#### HOW TO COMPLETE THIS TASK:
Reproduce the worship text below word for word, from its opening words of forgiveness through the closing psalm verse.

#### DOCUMENT EXTRACT:
==============================

Family of God, lift up your spirits with thanksgiving to God whose nature is always to have mercy. All who have come clean and sought forgiveness, shall never need to revisit old shame again. The untarnished future is God’s and it is now offered to you with open hands. You are forgiven, all things have become new! Through Christ Jesus our Saviour!

O give thanks to God who is so good,

whose love goes on forever!

           

 

PRAYER FOR CHILDREN

 

            Save Us From Ourselves

 

Loving God,

please don’t let us get away

with spoiling our own lives.

 

Whenever we become a gup*,

and think more about toys and clothes and things

than about being loved by Jesus and loving you,

please be hard on us,

and save us from ourselves.

 

Clear our muddled brains,

put our own Spirit in our hearts,

that we may again start acting less like a gup*

and more like your true children.

In Jesus’ name we pray.

Amen!

                                                                        * gup= An aboriginal word for fool.

 

PSALM 107: 1-9 & 43

 

Come and celebrate the goodness of God,

            whose unlimited love stands forever.

Let God’s liberated people sing and cheer,

            all who are freed from deep trouble;

those who have found new birth

            from Hobart to Cairns, Sydney to Perth.

 

Some wandered in a spiritual desert,

            unable to find where they belong;

so exhausted from hunger and thirst

            they had lost the will to live.

At their wits end they cried out to God,

            and were liberated from their misery,

and taken along a newly opened road

            to reach their true spirit home.

 

Let them celebrate this unqualified love

            and God’s wonderful work amongst us!

Our spiritual thirst is fully quenched,

            the hungry are filled with the best food.

Let all people take time to reflect

            on the unlimited affection of God.

Whoever wants to be really smart,

            must begin by taking God’s love to heart.

==============================

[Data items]
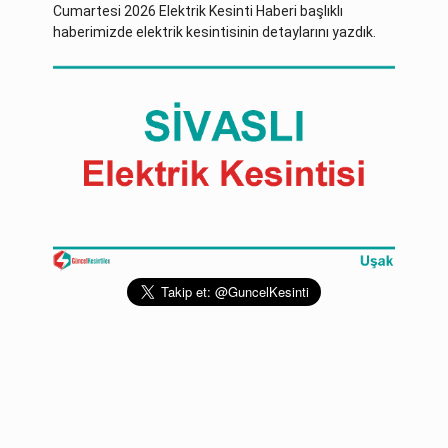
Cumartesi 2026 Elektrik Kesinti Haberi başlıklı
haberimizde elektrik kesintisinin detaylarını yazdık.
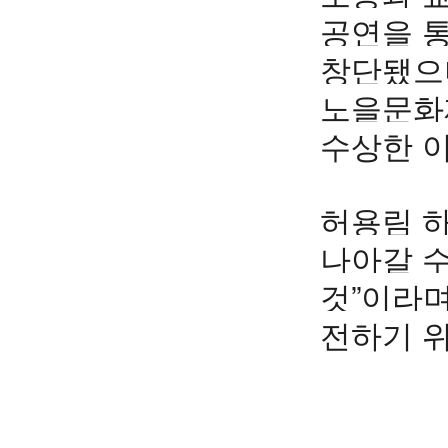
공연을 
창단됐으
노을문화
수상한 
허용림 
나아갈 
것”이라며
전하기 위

==============================

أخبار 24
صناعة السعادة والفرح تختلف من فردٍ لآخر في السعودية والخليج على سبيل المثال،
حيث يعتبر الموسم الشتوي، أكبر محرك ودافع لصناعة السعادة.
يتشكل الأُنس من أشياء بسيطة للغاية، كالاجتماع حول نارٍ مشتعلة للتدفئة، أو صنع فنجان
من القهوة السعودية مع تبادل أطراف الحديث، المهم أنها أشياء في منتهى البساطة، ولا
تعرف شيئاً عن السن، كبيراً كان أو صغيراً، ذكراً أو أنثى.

==============================

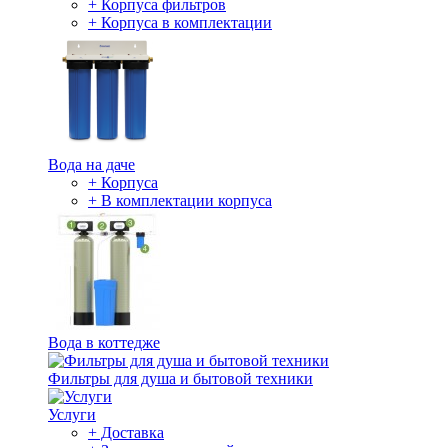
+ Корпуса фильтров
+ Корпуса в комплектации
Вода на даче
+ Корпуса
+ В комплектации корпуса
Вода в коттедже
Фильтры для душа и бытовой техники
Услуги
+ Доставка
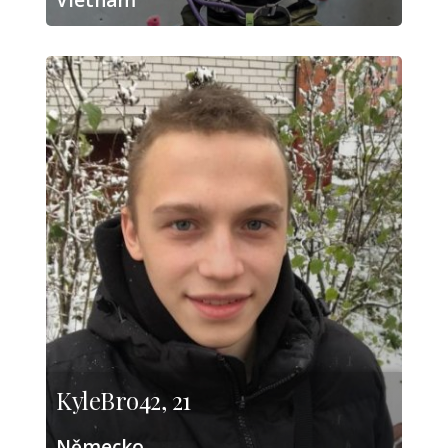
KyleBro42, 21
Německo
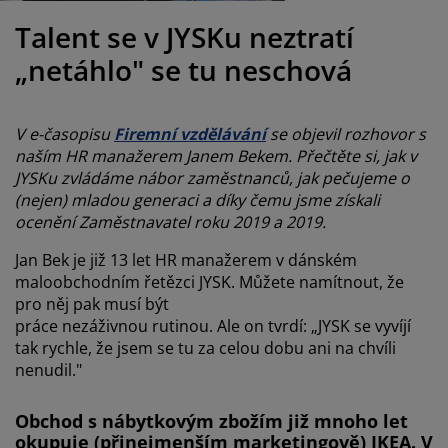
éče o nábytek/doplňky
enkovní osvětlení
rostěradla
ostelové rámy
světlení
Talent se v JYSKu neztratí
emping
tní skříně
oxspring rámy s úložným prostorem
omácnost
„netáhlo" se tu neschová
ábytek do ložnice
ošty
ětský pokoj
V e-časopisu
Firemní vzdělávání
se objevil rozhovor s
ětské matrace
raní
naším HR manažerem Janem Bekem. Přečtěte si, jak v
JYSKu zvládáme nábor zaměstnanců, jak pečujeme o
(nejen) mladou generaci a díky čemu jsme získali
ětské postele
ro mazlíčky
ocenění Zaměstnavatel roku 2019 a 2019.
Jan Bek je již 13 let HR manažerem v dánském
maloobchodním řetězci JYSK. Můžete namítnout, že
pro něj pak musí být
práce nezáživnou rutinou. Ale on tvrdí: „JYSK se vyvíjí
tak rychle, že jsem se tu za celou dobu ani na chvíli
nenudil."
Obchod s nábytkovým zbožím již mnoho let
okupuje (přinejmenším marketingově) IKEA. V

==============================

#### SOLUTION FOR THIS PROBLEM:
Family of God, lift up your spirits with thanksgiving to God whose nature is always to have mercy. All who have come clean and sought forgiveness, shall never need to revisit old shame again. The untarnished future is God’s and it is now offered to you with open hands. You are forgiven, all things have become new! Through Christ Jesus our Saviour!

O give thanks to God who is so good,

whose love goes on forever!

           

 

PRAYER FOR CHILDREN

 

            Save Us From Ourselves

 

Loving God,

please don’t let us get away

with spoiling our own lives.

 

Whenever we become a gup*,

and think more about toys and clothes and things

than about being loved by Jesus and loving you,

please be hard on us,

and save us from ourselves.

 

Clear our muddled brains,

put our own Spirit in our hearts,

that we may again start acting less like a gup*

and more like your true children.

In Jesus’ name we pray.

Amen!

                                                                        * gup= An aboriginal word for fool.

 

PSALM 107: 1-9 & 43

 

Come and celebrate the goodness of God,

            whose unlimited love stands forever.

Let God’s liberated people sing and cheer,

            all who are freed from deep trouble;

those who have found new birth

            from Hobart to Cairns, Sydney to Perth.

 

Some wandered in a spiritual desert,

            unable to find where they belong;

so exhausted from hunger and thirst

            they had lost the will to live.

At their wits end they cried out to God,

            and were liberated from their misery,

and taken along a newly opened road

            to reach their true spirit home.

 

Let them celebrate this unqualified love

            and God’s wonderful work amongst us!

Our spiritual thirst is fully quenched,

            the hungry are filled with the best food.

Let all people take time to reflect

            on the unlimited affection of God.

Whoever wants to be really smart,

            must begin by taking God’s love to heart.